- [TASK INSTRUCTIONS]
1. According to the text on the Center for Voice Intelligence and Security, how many areas of research has the center expanded into?
2. Continue the text on the Center for Voice Intelligence and Security from where it stops.
BEGIN EXTRACT TO READ
The Center for Voice Intelligence and Security (CVIS) engages in developing,
deploying and securing technologies that tap into
the information-bearing capacity of human voice. It also engages in educational activities, including short-term courses for visitors, regular courses and training programs.
CVIS has expanded into five areas of research: Basic sciences for exploring human voice, Voice intelligence, Voice security, Multimedia in embodied AI systems and Quantum computing for all of the above.
Sponsors and Supporting Organizations
Voice Intelligence
The human voice carries an immense amount of information. Inherently, it carries information about the speaker. Further information -- both about the speaker, and the world as perceived and understood by the speaker -- is superimposed on it using language. Voice Intelligence is simply the process of distilling all of this information for use by machines -- largely computing machines with intelligence of their own.
Thus voice intelligence would involve technologies that range from discerning the speaker's physical, physiological, psychological and other aspects from voice (the science of profiling humans from their voice), to understanding the content of human vocalizations and speech in various contexts.
END EXTRACT TO READ
BEGIN AVAILABLE DATA
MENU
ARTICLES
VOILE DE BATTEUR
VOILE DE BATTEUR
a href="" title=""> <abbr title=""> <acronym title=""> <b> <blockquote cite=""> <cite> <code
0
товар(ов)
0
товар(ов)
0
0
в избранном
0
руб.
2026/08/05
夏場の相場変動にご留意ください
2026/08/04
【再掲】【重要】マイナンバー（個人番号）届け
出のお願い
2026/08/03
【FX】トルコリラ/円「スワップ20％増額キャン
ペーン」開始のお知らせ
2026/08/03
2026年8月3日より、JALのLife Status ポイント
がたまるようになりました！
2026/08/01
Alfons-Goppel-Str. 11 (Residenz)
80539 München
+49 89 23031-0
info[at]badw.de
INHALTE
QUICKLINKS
END AVAILABLE DATA
BEGIN AVAILABLE DATA
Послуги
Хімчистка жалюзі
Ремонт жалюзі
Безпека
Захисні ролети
END AVAILABLE DATA
- [ANSWERS TO THE EXERCISES]
1. Five.

2.
There are myriad applications of voice intelligence technologies. Information derived from voice can be used to enable healthcare applications, security applications, personal convenience applications, communication enhancement for retail, entertainment, interactive robotics, and much more, including manufacturing control. Our projects cover some of these application areas, and we invite collaborations on starting new ones with our group at CVIS. More information about these, including who to contact, can be found on this website .
Voice Security
Technologies for voice security focus on protecting information in voice data and securing voice communications. Research areas under voice security include voice encryption, voice steganography, voice transformation, voice synthesis, privacy preserving voice processing, anti-surveillance technologies and many more. Different subsets of these are used by different applications to protect the integrity, confidentiality, and availability of voice data within them.
As voice interfaces become more prevalent in devices ranging from smartphones to smart home devices, the importance of voice security continues to grow. There is a growing need for standards, guidelines, and laws relating to voice security, to protect individuals' privacy and ensure the responsible use of these technologies. We include specific technologies for these under Voice security as well.
You can learn more about CVIS projects related to voice security from this website .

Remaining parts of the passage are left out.